Government Shutdowns, Funding Gaps, and Panda Cams

With President Jimmy Carter watching, Benjamin Civiletti is sworn in by Chief Justice Warren Burger as U.S. attorney general on Aug. 16, 1979. The following year, Civiletti issued a legal opinion saying that federal work cannot go on until Congress agrees to pay for it.
Government shutdowns were so common before 1980 that government workers just kept on working believing Congress would get around to passing a budget. And they did. Then Jimmy Carter(D) was elected, and "his Attorney General Benjamin Civiletti issued a legal opinion saying government work cannot go on until Congress agrees to pay for it." Thanks, Jimmy.

This time around, we're again warned of Armageddon, stocks will plunge, the economy will unravel, and meteors will streak the sky.
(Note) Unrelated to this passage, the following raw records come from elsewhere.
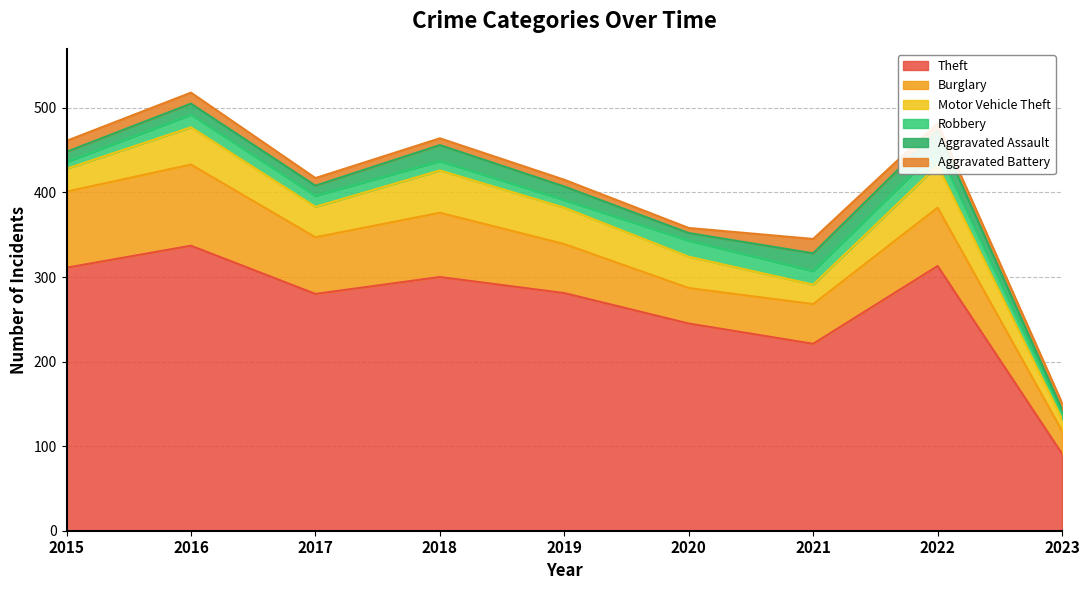

Which label corresponds to the smallest value in the chart?

2023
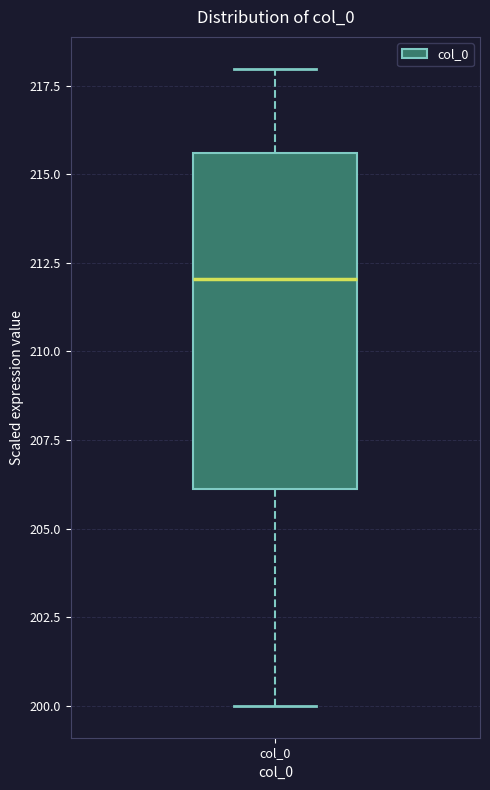

Where does the lower whisker of the box for col_0 end on the y-axis? The values are not printed on the chart, so give them approximately, as read against the axis.

200.0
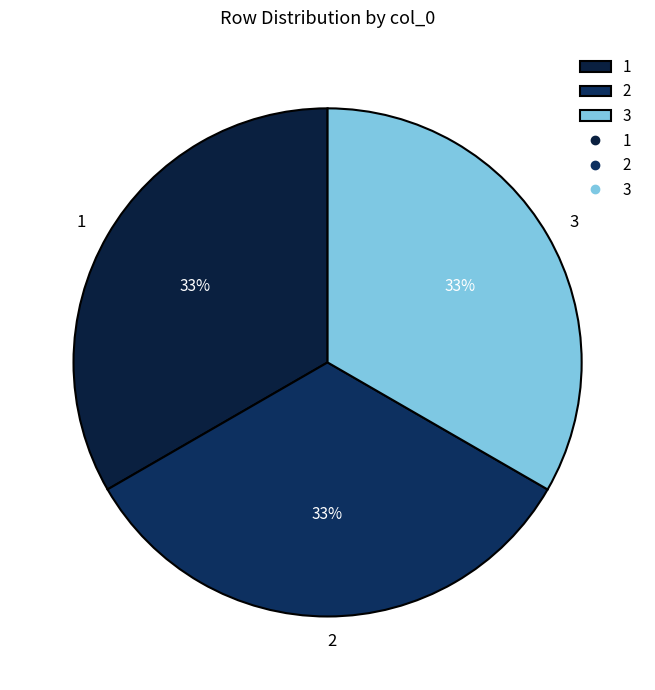

The 2 slice represents 44% of the pie. True or false?

False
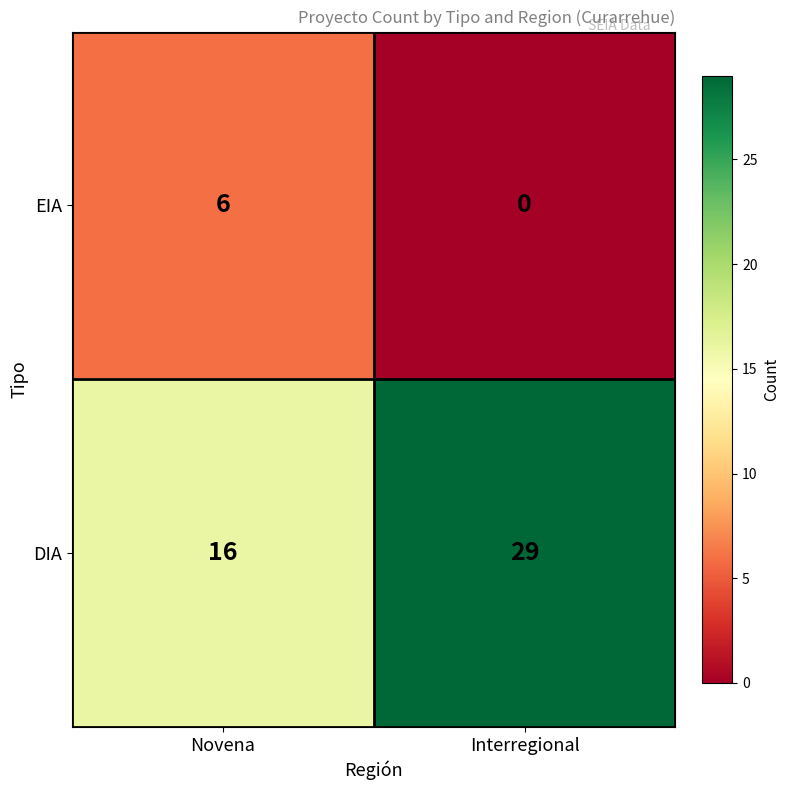

Where is DIA nearest to the value 22?

Novena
None of that will happen, however. Well, except for that last one - the Orionids meteor shower will be active from October 17 to 25. The cheap suit unravelling of the economy may be Wall Streets worst fear, but is hardly likely in the long run as previous government shutdowns have shown such fears to be overwrought.

Since 1976, there have been 17 government funding gaps and shutdowns lasting between 1 and 21 days (some say 28 days, but I think they're counting the Christmas and New Year holidays when government is shutdown anyway.) A funding gap is the situation in which federal agencies continue to operate without a regular appropriations bill, while a government shutdown closes only non-essential services like national parks and museums. Because Obama* has made huge increases to government, some 800,000 federal workers will be sent home until a deal is struck. Such  closures have never caused a Wall Street investment meltdown in the past, and it's dubious one will do so now.
FUNDING GAPS AND SHUTDOWNS OF MORE THAN 10 DAYS:
— 1976 Funding gap: From Sept 30 to Oct. 11 under President Ford. S&P 500 goes from 105.24 to 101.64.
— 1977 Funding gap: From Sept. 30 to Oct. 13 under Carter. S&P 500 starts at 96.53 and ends at 93.46.
— 1978 Funding gap: From Sept. 30 to Oct. 18 under Carter. S&P starts at 102.54 and ends at 100.49.
— 1979 Funding gap: From Sept. 30 to Oct. 12 under Carter. S&P goes from 108.56 to 104.49.
— 1995-1996 Shutdown: From Nov. 14 to Nov. 19, 1995, under Clinton, the S&P goes from 592.30 to 600.07. And from Dec. 15 to Jan. 6, 1996, the S&P goes from 616.92 to 616.71.
smithsonian pandaPossibly the most egregious result of the government shutdown is that the Panda-cam at the National Zoo will go dark. Exactly why the Federal government is funding a 24 hour camera in the panda enclosure when Nancy Pelosi told CNNs Candy Crowley in an interview Sept 23, 2013 that the federal budget can't be cut any more "[b]ecause the cupboard is bare. There’s no more cuts to make. It’s really important that people understand that. We all want to reduce the deficit. …You cannot have any more cuts just for the sake of cuts." is an argument for another day.

1 comment:

Anonymous said...

Every time I hear Pelosi's name, I think of the most urgent cut we need to make.